Layout coordinate data
☆ ☆ ☆ ☆ ☆
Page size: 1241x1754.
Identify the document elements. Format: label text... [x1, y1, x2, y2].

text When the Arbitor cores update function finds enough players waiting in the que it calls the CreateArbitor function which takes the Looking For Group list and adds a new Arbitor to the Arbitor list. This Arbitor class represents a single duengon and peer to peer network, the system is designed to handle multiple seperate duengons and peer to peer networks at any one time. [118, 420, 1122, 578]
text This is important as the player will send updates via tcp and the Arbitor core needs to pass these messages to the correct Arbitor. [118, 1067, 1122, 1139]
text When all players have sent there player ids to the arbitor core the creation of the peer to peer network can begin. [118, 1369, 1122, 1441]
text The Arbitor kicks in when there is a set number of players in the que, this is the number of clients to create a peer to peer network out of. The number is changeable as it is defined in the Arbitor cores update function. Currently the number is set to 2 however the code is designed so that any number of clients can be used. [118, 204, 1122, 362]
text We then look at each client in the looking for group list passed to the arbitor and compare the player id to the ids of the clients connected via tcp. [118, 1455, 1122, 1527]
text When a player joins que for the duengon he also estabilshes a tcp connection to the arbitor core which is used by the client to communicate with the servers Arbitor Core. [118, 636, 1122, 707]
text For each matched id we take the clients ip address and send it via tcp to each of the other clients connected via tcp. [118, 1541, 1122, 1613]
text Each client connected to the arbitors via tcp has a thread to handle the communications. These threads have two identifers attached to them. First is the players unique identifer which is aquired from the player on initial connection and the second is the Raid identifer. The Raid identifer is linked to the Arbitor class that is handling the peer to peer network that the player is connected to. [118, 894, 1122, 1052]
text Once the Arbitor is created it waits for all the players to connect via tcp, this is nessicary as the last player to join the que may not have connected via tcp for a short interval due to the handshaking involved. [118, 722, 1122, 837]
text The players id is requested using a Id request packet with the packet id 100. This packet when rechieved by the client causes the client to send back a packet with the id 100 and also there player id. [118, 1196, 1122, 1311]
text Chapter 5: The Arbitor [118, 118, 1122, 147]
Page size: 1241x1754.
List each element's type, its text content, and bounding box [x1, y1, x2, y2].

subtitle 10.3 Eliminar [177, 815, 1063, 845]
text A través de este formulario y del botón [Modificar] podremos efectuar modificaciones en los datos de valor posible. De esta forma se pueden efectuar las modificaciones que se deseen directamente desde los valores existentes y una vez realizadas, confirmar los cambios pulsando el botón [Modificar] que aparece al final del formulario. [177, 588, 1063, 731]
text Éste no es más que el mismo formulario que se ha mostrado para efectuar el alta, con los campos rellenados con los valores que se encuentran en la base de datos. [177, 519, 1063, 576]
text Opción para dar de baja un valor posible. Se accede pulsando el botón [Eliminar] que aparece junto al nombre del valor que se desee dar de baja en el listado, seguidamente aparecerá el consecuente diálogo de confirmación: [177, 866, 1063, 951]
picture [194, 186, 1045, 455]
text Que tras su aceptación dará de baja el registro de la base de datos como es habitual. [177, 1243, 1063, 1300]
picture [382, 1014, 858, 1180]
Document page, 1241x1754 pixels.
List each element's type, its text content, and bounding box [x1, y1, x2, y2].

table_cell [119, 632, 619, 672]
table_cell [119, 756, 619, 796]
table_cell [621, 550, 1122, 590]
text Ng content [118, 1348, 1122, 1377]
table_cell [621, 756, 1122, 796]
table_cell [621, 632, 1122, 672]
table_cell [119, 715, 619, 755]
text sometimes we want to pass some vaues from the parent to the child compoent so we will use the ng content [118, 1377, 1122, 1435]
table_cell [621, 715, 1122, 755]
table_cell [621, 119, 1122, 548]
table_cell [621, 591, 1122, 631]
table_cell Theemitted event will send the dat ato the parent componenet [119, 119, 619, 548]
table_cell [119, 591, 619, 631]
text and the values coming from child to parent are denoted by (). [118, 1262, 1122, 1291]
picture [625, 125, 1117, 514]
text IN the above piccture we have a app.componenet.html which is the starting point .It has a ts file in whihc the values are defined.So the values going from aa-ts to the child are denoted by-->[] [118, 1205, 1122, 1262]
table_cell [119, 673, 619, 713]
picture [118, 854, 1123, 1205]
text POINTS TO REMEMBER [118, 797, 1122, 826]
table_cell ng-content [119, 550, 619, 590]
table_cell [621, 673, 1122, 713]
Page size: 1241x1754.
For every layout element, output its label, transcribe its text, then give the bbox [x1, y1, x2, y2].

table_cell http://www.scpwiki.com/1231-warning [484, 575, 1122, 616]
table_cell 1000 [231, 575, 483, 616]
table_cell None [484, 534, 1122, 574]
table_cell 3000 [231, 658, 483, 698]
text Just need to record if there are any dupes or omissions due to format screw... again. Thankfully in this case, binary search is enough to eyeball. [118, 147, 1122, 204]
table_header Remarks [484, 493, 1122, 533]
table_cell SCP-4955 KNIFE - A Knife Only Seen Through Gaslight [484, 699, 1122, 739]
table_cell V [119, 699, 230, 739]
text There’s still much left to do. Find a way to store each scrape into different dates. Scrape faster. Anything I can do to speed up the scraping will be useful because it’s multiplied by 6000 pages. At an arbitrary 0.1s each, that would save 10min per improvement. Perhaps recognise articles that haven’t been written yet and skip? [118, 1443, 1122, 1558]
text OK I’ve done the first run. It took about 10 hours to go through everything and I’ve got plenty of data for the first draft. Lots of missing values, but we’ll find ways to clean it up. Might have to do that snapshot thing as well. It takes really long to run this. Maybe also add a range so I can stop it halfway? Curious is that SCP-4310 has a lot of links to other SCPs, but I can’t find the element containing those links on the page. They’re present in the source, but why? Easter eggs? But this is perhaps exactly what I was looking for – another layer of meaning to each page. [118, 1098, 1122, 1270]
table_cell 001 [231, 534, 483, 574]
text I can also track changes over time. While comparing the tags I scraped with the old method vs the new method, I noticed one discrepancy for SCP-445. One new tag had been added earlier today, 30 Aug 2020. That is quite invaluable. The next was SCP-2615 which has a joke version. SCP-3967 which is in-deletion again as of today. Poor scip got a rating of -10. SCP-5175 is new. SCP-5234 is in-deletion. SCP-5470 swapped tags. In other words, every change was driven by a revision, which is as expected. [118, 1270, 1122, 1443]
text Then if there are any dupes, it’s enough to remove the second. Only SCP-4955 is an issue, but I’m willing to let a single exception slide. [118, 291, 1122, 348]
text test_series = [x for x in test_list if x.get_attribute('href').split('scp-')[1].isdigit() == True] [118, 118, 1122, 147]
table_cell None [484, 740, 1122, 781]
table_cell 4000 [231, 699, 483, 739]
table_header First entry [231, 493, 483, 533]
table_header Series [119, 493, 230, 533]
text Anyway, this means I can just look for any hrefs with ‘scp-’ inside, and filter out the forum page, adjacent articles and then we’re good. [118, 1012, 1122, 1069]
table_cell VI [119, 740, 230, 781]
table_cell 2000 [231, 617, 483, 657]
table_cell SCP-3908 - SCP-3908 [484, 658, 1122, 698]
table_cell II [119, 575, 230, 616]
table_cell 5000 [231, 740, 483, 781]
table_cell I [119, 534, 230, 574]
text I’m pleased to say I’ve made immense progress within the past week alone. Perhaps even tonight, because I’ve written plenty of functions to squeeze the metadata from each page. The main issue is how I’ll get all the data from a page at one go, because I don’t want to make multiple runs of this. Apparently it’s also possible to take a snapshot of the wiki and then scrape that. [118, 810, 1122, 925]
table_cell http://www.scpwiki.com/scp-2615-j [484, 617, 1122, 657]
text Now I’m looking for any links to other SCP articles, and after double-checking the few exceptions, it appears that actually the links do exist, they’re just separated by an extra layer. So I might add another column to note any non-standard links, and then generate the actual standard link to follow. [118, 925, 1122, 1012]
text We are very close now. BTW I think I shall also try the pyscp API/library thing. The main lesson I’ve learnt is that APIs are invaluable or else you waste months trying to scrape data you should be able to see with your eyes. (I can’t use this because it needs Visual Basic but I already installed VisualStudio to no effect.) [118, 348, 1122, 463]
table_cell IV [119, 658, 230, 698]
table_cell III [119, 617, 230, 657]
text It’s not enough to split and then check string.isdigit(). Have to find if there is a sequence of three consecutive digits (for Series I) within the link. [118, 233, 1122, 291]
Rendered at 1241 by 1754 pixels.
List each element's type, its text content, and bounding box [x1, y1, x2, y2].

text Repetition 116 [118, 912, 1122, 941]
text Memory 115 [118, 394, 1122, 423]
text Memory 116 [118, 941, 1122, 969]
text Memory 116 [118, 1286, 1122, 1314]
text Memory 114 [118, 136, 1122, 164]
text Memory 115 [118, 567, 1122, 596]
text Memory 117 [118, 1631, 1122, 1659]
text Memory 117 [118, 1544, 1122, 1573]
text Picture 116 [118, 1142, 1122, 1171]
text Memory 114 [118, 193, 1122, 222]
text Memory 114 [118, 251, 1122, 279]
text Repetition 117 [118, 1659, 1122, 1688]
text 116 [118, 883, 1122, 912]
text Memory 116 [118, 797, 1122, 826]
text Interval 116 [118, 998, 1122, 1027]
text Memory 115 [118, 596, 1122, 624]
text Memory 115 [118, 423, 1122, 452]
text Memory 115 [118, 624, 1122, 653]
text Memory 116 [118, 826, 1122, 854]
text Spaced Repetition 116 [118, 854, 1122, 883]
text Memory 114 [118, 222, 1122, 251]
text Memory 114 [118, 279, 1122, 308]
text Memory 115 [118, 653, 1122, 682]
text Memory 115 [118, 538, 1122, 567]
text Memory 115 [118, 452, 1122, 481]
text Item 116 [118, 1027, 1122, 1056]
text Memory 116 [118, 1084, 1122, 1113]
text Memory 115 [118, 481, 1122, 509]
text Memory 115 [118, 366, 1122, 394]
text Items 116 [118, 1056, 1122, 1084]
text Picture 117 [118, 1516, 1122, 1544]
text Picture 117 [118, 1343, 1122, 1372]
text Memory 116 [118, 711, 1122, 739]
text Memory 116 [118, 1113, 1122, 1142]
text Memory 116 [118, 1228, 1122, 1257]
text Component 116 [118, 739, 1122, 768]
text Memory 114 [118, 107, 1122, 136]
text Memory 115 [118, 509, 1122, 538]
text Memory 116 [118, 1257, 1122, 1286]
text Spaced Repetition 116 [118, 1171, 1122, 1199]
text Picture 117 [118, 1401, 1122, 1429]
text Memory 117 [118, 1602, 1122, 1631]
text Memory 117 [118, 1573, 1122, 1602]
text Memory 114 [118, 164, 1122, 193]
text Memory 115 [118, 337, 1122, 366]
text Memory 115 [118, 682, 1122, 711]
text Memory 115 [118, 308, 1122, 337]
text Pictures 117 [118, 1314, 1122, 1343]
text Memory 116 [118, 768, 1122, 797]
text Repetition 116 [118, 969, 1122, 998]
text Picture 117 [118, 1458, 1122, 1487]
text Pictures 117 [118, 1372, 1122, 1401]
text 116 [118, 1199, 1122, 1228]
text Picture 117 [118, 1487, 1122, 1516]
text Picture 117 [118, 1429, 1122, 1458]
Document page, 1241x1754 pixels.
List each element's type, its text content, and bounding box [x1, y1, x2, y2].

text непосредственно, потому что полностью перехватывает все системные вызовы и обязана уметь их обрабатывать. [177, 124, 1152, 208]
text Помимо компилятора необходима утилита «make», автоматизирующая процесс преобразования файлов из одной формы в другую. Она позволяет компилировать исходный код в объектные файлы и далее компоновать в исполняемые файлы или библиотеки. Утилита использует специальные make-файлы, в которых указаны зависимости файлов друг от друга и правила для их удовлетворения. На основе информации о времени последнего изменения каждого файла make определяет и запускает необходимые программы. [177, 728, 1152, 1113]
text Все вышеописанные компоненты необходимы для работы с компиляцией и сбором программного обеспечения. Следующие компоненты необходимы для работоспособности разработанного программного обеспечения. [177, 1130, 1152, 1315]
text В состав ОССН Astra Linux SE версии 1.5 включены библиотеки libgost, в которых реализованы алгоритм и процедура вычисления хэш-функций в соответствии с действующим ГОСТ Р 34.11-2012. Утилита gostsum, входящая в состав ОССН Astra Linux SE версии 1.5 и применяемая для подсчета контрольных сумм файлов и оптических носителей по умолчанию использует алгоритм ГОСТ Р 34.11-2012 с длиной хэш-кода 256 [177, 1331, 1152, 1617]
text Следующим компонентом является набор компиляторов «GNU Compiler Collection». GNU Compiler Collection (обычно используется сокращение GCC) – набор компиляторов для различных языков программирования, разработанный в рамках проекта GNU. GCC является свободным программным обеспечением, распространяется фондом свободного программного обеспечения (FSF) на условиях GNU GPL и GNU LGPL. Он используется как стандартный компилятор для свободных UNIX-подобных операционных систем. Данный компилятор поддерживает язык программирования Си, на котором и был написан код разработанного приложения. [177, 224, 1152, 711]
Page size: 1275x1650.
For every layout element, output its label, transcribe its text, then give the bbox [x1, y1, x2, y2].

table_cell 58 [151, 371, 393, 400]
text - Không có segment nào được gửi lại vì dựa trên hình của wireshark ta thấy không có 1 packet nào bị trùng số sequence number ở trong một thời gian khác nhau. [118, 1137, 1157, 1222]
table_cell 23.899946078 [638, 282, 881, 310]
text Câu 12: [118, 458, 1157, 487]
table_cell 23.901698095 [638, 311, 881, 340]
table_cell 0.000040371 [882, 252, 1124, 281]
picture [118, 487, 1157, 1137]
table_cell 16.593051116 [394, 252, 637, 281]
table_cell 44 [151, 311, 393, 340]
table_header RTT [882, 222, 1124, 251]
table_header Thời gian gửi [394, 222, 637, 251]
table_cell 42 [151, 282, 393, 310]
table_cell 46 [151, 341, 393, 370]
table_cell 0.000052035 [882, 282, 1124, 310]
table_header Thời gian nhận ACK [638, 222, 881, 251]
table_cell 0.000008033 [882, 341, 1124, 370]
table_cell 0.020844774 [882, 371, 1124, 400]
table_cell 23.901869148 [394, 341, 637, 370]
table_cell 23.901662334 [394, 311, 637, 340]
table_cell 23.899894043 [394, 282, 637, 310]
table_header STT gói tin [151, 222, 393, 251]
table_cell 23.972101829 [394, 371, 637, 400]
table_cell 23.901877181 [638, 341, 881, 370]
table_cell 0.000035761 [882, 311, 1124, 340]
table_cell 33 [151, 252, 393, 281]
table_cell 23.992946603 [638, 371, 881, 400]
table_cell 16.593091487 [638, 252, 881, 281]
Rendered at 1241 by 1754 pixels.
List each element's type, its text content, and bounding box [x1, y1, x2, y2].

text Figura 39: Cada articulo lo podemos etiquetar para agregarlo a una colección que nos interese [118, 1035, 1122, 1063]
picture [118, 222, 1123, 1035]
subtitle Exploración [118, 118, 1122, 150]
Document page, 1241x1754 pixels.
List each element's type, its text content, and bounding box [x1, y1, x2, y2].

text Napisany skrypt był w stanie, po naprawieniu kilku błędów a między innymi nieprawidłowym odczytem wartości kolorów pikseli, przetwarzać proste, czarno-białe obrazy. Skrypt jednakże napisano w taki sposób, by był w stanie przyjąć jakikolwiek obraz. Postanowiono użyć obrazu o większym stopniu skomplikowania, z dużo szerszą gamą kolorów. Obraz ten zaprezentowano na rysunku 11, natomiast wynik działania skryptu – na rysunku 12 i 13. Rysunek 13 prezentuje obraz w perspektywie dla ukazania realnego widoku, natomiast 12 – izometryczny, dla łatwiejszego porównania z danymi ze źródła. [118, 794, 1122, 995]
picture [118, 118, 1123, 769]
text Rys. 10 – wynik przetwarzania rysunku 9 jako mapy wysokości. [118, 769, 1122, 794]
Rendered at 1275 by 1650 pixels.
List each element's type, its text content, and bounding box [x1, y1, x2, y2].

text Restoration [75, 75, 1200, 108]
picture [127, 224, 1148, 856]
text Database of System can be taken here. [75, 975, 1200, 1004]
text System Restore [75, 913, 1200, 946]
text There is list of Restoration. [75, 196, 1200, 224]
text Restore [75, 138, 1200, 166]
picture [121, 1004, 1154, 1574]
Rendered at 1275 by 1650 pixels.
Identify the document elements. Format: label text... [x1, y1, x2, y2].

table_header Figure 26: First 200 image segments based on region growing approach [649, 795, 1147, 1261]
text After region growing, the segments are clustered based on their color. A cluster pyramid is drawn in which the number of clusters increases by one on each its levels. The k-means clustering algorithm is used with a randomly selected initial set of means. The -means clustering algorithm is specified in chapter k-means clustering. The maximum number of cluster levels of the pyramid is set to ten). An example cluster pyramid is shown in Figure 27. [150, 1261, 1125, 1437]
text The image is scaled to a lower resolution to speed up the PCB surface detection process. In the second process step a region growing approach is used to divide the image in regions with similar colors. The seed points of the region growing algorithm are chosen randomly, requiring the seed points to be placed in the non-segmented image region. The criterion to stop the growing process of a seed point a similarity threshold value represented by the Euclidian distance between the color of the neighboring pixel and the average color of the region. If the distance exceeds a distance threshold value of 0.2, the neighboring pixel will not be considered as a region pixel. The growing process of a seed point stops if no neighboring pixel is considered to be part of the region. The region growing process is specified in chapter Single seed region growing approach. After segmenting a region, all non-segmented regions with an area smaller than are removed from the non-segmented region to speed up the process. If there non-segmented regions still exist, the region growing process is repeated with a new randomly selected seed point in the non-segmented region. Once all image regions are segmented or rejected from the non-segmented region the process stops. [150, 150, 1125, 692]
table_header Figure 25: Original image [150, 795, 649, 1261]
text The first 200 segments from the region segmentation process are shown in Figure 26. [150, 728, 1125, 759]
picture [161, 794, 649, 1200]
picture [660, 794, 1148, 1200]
☆ ☆ ☆ ☆ ☆
Please select each line of the data above that contains the string "rysunku". Matching is case-sensitive.

text Napisany skrypt był w stanie, po naprawieniu kilku błędów a między innymi nieprawidłowym odczytem wartości kolorów pikseli, przetwarzać proste, czarno-białe obrazy. Skrypt jednakże napisano w taki sposób, by był w stanie przyjąć jakikolwiek obraz. Postanowiono użyć obrazu o większym stopniu skomplikowania, z dużo szerszą gamą kolorów. Obraz ten zaprezentowano na rysunku 11, natomiast wynik działania skryptu – na rysunku 12 i 13. Rysunek 13 prezentuje obraz w perspektywie dla ukazania realnego widoku, natomiast 12 – izometryczny, dla łatwiejszego porównania z danymi ze źródła. [118, 794, 1122, 995]
text Rys. 10 – wynik przetwarzania rysunku 9 jako mapy wysokości. [118, 769, 1122, 794]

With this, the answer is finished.